EXERCISE PROMPT: Copy the lines below word for word, starting at the very first one and stopping after the line that contains "mohli odstranit, nebo". Leave the pictures out of your copy.

• • • • • • •

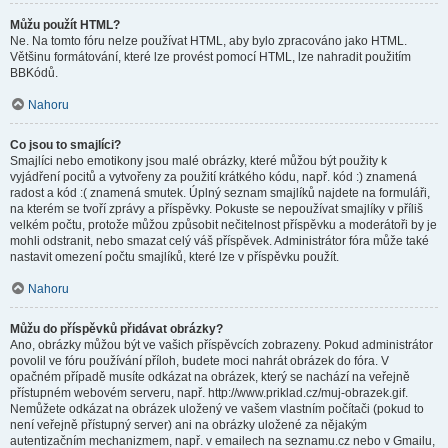
Můžu použít HTML?
Ne. Na tomto fóru nelze používat HTML, aby bylo zpracováno jako HTML.
Většinu formátování, které lze provést pomocí HTML, lze nahradit použitím
BBKódů.
Nahoru
Co jsou to smajlíci?
Smajlíci nebo emotikony jsou malé obrázky, které můžou být použity k
vyjádření pocitů a vytvořeny za použití krátkého kódu, např. kód :) znamená
radost a kód :( znamená smutek. Úplný seznam smajlíků najdete na formuláři,
na kterém se tvoří zprávy a příspěvky. Pokuste se nepoužívat smajlíky v příliš
velkém počtu, protože můžou způsobit nečitelnost příspěvku a moderátoři by je
mohli odstranit, nebo smazat celý váš příspěvek. Administrátor fóra může také
nastavit omezení počtu smajlíků, které lze v příspěvku použít.
Nahoru
Můžu do příspěvků přidávat obrázky?
Ano, obrázky můžou být ve vašich příspěvcích zobrazeny. Pokud administrátor
povolil ve fóru používání příloh, budete moci nahrát obrázek do fóra. V
opačném případě musíte odkázat na obrázek, který se nachází na veřejně
přístupném webovém serveru, např. http://www.priklad.cz/muj-obrazek.gif.
Nemůžete odkázat na obrázek uložený ve vašem vlastním počítači (pokud to
není veřejně přístupný server) ani na obrázky uložené za nějakým
autentizačním mechanizmem, např. v emailech na seznamu.cz nebo v Gmailu,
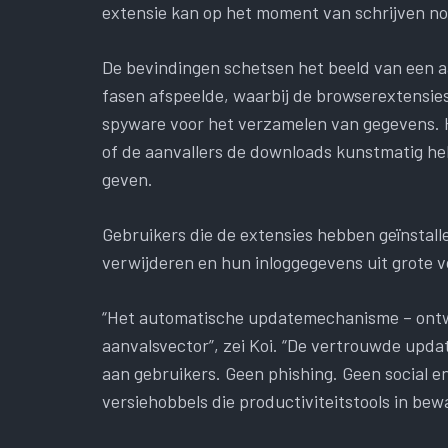
extensie kan op het moment van schrijven n
De bevindingen schetsen het beeld van een a
fasen afspeelde, waarbij de browserextensies 
spyware voor het verzamelen van gegevens. He
of de aanvallers de downloads kunstmatig heb
geven.
Gebruikers die de extensies hebben geïnstall
verwijderen en hun inloggegevens uit grote v
“Het automatische updatemechanisme – ontwo
aanvalsvector”, zei Koi. “De vertrouwde updat
aan gebruikers. Geen phishing. Geen social en
versiehobbels die productiviteitstools in be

• • • • • • •

OUTPUT BELOW:
Můžu použít HTML?
Ne. Na tomto fóru nelze používat HTML, aby bylo zpracováno jako HTML.
Většinu formátování, které lze provést pomocí HTML, lze nahradit použitím
BBKódů.
Nahoru
Co jsou to smajlíci?
Smajlíci nebo emotikony jsou malé obrázky, které můžou být použity k
vyjádření pocitů a vytvořeny za použití krátkého kódu, např. kód :) znamená
radost a kód :( znamená smutek. Úplný seznam smajlíků najdete na formuláři,
na kterém se tvoří zprávy a příspěvky. Pokuste se nepoužívat smajlíky v příliš
velkém počtu, protože můžou způsobit nečitelnost příspěvku a moderátoři by je
mohli odstranit, nebo smazat celý váš příspěvek. Administrátor fóra může také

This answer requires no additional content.